**What you will do**.
Scan the records for the line containing "color: #0e0e0e;"; extract it and all later lines, verbatim, through the end, and nothing before it.

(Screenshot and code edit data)
━━━━━━━━━━━━━━━━
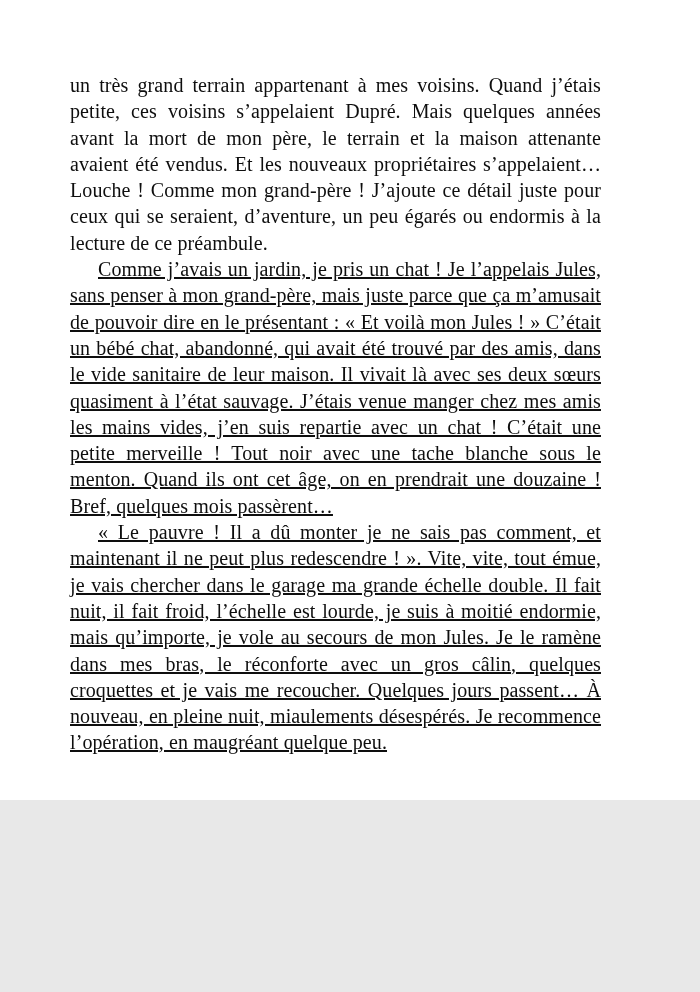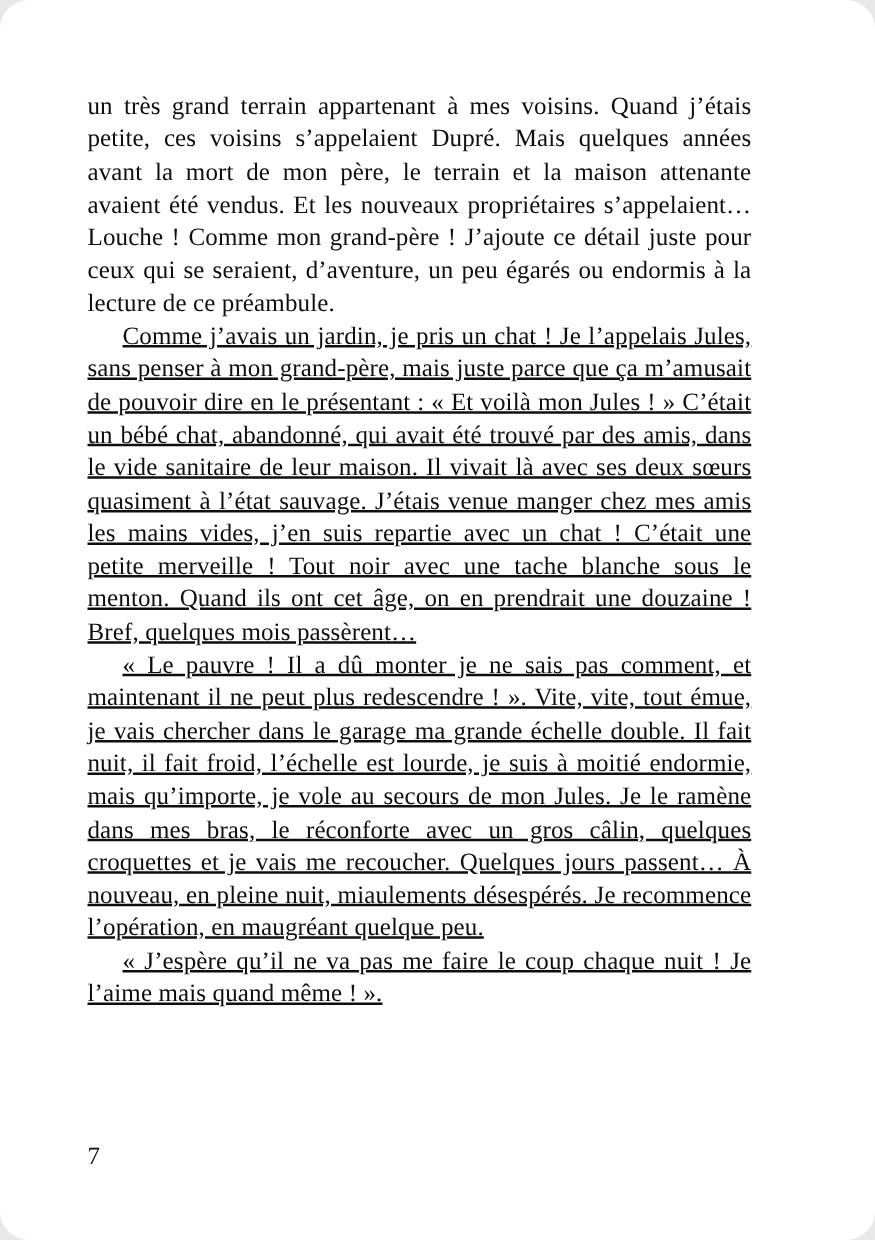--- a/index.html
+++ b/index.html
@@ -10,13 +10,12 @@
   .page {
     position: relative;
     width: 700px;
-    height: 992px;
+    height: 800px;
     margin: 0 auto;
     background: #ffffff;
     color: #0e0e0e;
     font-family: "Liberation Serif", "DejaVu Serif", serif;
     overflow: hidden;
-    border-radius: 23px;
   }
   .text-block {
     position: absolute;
━━━━━━━━━━━━━━━━
**Output of the exercise**.
     color: #0e0e0e;
     font-family: "Liberation Serif", "DejaVu Serif", serif;
     overflow: hidden;
-    border-radius: 23px;
   }
   .text-block {
     position: absolute;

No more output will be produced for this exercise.